Source extract:
Wokingham is on the Emm Brook in the Loddon Valley in central Berkshire situated 39 mi west of central London. It sits between the larger towns of Reading and Bracknell and was originally in a band of agricultural land on the western edge of Windsor Forest. The soil is a rich loam with a subsoil of sand and gravel. Wokingham has a town centre, with main residential areas radiating in all directions. These include Woosehill to the west, Emmbrook to the northwest, Dowlesgreen, Norreys, Keephatch and Bean Oak to the east, and to the south Wescott and Eastheath. Older names include Woodcray and Luckley Green.

Wokingham has grown extensively since the mid-20th century. Woosehill and Dowlesgreen were built on farmland in the late 1960s and early 1970s, along with Bean Oak. Keephatch was built in the early 1990s. The Norreys Estate was built in the 1960s; however, Norreys Avenue is the oldest residential road in that area, having been built in the late 1940s as emergency housing following the Second World War. Norreys Avenue has a horseshoe shape and occupies the site of the demolished Norreys Manor. Much of the road contains 1940s-style prefabricated houses, although there are some brick houses along with three blocks of 1950s police houses.

In 2010, the council set up WEL (Wokingham Enterprise Limited) to manage a £100m regeneration project to redevelop the town centre with new retail, leisure and residential facilities, parking, roads and open spaces. Several major expansion projects around the town are planned over the next decade, including a major redevelopment of the town centre, new north and south relief roads and at the former military base at nearby Arborfield Garrison. As of 2015, the redevelopment of the railway station and surrounding area is complete, and large scale housing construction is underway to the north-east and south-east of the town.

Required actions:
a. According to the passage on Wokingham, when was Keephatch built?
b. Translate this sentence from the passage on Wokingham into Spanish: "The soil is a rich loam with a subsoil of sand and gravel."
c. Reproduce word for word the stretch of the passage on Wokingham that opens with the words containing "Wokingham has grown" and closes with "1950s police houses.".
The records are separate material and are not part of the passage on Wokingham.

Data for review:
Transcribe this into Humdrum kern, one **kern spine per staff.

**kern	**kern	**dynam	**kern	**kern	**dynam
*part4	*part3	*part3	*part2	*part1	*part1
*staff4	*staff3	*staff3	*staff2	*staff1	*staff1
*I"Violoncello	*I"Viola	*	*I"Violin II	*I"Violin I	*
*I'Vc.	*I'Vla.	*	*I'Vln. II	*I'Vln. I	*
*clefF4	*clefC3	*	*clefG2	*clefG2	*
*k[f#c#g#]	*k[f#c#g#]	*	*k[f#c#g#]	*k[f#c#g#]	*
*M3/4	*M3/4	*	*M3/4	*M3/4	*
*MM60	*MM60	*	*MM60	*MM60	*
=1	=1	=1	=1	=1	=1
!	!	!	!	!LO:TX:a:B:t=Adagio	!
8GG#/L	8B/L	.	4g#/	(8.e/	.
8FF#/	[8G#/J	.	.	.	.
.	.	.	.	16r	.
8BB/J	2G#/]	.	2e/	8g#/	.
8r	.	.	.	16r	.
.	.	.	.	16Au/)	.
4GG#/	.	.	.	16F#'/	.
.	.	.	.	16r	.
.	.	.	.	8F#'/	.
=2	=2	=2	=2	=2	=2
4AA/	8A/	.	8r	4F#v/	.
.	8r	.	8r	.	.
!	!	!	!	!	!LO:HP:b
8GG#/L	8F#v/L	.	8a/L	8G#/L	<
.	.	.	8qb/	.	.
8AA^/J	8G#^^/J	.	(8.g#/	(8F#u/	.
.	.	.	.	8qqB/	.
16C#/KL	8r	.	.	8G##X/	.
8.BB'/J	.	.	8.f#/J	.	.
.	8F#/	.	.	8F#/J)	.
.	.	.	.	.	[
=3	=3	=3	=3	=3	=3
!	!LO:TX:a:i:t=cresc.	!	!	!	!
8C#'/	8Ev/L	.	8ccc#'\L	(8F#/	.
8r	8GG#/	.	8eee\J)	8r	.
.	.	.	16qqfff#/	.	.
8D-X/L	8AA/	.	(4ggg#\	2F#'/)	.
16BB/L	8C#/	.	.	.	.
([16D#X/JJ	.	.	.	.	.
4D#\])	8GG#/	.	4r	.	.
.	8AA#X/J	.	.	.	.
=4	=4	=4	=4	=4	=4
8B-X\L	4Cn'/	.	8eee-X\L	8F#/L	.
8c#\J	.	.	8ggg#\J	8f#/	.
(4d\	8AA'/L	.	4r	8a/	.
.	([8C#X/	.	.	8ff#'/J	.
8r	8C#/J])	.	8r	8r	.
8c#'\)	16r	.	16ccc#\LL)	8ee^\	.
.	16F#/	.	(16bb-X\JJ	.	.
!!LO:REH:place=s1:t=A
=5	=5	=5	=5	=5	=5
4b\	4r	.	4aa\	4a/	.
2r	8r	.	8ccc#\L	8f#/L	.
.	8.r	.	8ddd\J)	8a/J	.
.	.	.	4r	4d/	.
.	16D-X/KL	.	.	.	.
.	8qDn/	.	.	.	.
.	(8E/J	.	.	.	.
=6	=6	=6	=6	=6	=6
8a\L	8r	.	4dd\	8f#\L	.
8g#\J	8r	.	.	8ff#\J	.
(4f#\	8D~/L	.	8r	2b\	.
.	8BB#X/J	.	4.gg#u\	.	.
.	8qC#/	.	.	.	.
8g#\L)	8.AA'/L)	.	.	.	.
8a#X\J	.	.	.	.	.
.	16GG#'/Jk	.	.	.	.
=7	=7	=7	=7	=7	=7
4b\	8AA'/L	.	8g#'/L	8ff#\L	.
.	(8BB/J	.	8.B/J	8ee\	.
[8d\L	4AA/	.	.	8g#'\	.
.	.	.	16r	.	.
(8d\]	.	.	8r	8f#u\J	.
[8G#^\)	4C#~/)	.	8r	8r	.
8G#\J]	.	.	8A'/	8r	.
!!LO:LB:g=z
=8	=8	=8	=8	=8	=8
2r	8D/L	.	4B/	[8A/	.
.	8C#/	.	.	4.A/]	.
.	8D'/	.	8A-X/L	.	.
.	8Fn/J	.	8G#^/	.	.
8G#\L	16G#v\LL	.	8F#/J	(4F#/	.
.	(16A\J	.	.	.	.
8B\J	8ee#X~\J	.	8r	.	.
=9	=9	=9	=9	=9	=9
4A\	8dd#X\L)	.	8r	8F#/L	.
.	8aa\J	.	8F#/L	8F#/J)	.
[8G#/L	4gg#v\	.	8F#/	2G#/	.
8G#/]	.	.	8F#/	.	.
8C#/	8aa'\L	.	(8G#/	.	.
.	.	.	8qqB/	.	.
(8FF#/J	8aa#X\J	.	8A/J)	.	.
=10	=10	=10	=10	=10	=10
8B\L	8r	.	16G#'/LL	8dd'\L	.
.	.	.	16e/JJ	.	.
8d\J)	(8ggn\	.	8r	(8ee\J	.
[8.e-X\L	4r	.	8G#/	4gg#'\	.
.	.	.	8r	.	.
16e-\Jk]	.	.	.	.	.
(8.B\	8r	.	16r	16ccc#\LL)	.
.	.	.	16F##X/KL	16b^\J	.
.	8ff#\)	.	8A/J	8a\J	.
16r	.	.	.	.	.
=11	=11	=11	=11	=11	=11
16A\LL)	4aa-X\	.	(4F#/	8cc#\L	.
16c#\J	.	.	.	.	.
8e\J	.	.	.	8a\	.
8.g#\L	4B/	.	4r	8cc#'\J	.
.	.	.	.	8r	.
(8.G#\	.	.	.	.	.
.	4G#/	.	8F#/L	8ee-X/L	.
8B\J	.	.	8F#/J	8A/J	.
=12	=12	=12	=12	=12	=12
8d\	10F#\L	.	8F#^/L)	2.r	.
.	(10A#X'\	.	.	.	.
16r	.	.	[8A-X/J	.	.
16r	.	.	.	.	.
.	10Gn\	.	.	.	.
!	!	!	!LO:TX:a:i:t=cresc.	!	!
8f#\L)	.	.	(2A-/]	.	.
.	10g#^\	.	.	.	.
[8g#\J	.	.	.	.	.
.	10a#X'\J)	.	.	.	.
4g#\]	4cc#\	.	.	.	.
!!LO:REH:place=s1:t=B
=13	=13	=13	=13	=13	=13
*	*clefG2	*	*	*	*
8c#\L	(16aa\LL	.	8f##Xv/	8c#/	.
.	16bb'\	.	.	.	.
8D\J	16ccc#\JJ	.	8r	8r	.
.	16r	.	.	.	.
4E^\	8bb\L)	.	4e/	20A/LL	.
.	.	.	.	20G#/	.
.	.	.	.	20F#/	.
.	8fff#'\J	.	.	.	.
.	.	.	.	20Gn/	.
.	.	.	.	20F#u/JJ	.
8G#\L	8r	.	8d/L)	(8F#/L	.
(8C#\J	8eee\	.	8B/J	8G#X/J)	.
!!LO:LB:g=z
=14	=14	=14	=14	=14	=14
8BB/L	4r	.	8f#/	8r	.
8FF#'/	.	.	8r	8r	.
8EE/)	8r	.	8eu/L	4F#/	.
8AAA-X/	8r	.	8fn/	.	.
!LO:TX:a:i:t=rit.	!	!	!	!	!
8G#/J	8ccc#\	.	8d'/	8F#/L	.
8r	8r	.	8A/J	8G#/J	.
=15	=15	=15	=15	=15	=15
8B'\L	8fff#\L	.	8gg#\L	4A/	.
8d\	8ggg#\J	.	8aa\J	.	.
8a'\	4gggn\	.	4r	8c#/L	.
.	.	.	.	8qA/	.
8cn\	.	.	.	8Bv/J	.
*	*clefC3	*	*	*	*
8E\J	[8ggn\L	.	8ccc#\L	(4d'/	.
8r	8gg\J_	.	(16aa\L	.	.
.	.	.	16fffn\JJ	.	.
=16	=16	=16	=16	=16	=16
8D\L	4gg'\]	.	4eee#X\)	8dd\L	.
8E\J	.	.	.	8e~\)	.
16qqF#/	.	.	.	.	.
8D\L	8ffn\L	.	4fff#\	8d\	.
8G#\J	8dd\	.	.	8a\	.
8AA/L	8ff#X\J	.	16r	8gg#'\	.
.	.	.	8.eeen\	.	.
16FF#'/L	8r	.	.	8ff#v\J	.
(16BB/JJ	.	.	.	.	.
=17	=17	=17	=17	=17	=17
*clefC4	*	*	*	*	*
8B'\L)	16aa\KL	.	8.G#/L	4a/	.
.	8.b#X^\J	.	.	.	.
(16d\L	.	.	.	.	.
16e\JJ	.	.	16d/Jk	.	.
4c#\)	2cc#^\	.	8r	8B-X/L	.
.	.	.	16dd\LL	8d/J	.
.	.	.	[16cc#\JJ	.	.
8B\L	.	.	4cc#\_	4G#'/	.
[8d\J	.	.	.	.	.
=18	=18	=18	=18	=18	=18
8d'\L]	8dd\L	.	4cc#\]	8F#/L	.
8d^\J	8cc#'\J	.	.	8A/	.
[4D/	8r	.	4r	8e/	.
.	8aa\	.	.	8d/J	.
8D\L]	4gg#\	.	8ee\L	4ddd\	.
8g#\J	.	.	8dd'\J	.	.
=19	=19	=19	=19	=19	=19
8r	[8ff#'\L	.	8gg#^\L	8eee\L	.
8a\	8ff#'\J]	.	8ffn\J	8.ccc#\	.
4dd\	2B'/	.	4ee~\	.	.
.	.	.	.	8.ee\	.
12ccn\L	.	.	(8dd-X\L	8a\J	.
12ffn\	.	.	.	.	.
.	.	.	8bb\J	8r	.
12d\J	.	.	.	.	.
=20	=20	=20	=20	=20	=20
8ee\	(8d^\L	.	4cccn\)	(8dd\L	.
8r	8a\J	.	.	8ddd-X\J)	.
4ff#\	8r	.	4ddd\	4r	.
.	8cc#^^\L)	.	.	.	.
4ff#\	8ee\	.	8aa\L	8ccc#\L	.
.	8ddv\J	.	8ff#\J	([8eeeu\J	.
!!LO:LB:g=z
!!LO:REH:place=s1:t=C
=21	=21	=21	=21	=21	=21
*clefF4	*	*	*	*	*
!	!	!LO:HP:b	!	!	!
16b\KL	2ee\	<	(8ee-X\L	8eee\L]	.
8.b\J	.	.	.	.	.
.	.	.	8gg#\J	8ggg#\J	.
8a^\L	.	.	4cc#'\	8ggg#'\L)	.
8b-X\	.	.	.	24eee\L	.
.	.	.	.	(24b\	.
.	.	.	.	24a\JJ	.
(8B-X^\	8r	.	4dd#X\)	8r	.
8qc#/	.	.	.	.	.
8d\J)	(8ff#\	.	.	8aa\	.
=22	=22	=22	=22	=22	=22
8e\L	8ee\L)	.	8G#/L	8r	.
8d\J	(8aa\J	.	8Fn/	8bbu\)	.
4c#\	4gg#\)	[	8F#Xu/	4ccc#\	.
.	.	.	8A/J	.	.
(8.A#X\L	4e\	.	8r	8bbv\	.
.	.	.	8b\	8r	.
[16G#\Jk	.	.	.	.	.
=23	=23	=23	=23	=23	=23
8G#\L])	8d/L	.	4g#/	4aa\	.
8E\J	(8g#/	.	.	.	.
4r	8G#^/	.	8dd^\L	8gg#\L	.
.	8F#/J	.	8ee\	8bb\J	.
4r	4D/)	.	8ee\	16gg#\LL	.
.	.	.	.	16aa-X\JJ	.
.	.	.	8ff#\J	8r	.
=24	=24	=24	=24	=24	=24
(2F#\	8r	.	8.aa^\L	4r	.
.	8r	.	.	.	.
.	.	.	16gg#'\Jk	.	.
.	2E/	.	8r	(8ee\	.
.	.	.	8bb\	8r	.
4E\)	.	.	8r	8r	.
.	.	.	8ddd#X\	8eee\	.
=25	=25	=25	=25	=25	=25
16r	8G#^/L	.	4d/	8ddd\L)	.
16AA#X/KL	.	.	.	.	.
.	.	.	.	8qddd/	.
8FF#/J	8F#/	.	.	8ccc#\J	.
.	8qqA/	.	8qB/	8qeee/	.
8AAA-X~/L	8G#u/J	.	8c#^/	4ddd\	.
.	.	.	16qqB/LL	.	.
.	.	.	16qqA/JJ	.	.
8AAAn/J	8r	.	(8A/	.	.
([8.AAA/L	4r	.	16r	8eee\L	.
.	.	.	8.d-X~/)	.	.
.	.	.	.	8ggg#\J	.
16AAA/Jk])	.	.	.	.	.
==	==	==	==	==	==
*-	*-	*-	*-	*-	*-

Answers to the tasks:
a. In the early 1990s.

b. El suelo es una marga rica con un subsuelo de arena y grava.

c.
Wokingham has grown extensively since the mid-20th century. Woosehill and Dowlesgreen were built on farmland in the late 1960s and early 1970s, along with Bean Oak. Keephatch was built in the early 1990s. The Norreys Estate was built in the 1960s; however, Norreys Avenue is the oldest residential road in that area, having been built in the late 1940s as emergency housing following the Second World War. Norreys Avenue has a horseshoe shape and occupies the site of the demolished Norreys Manor. Much of the road contains 1940s-style prefabricated houses, although there are some brick houses along with three blocks of 1950s police houses.